When we take the time to examine their analysis of the differences in total treatment time between self-ligating and traditional braces, we see that they identified three randomized control trials meeting their standards for inclusion in their review. Both the Eberting and the Harradine papers, show a clear reduction in total treatment time with self-ligating braces; however, the inclusion of the Hamilton paper nullifies this result.
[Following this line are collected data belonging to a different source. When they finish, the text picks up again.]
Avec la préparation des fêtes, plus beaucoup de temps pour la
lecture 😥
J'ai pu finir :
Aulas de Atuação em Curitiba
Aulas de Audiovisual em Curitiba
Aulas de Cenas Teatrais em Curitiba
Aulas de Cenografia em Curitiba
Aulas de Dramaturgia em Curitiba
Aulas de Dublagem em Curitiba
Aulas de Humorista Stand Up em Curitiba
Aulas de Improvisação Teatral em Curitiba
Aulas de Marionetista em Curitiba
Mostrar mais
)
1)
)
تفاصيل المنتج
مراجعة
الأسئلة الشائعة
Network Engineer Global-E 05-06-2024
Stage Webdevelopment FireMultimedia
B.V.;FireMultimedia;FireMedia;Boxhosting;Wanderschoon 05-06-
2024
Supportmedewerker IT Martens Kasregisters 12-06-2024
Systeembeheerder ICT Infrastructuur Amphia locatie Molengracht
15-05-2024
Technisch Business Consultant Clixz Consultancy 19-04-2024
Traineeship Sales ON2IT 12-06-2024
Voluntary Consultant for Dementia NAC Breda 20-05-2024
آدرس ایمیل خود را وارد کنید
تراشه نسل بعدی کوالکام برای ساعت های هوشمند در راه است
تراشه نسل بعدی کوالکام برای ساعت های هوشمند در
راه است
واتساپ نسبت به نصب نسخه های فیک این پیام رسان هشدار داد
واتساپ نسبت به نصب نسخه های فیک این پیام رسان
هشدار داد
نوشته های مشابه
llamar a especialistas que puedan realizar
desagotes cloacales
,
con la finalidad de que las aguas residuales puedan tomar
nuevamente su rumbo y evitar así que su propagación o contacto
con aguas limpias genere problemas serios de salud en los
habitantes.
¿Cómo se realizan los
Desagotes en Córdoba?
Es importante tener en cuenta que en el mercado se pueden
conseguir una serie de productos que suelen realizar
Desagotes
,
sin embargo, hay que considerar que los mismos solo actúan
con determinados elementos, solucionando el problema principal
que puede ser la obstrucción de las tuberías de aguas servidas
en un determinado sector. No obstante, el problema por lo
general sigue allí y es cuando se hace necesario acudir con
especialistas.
I tracked down all three of these papers to look at their methodology, and what I found in the Hamilton paper was puzzling. Although they had a sufficient sample size, they were comparing active self-ligating brackets and single wing traditional braces instead of comparing passive self-ligating braces and traditional twins. Furthermore, the authors stated that “a number of” patients in both groups had Phase 1 treatment with a Herbst or Pendulum appliance, which certainly had an effect on total treatment time since both groups in the Hamilton paper had far shorter treatment times than either of the other papers. This is a big no no. If you are going to pool data together for a statistical analysis, you can’t combine apples and oranges. If the authors were doing their job, they would have excluded the Hamilton paper and their conclusions would show a clear advantage for passive self-ligating braces when it comes to treatment time.
Getting Down to Brass Tacks
Passive self-ligation certainly provides an elegant solution to the dilemma of intrabracket space, but it is not the only treatment approach that takes advantage of these principles. Simply put, we must apply the lessons of Schudy’s paper, and adapt our fixed appliances and our biomechanics to increase treatment efficiency by striking a balance between efficient alignment and controlled finishing. The one thing orthodontists should not be doing is burying their head in the sand because patients are not looking to spend more time in braces or even any time in braces at all.
- Schudy GF, Schudy FF. Intrabracket space and interbracket distance: critical factors in clinical orthodontics. AJODO 1989;96(4):281–94.
- Holbert MB. First Order Archwire Deflections: Comparing Conventional, Active Self-Ligating and Passive Self-Ligating Mechanisms. SoDM Masters Theses 2008:171.
- Chen SS-H, Greenlee GM, Kim J-E, Smith CL, Huang GJ. Systematic review of self-ligating brackets. AJODO 2010;137(6):726.e1–726.e18.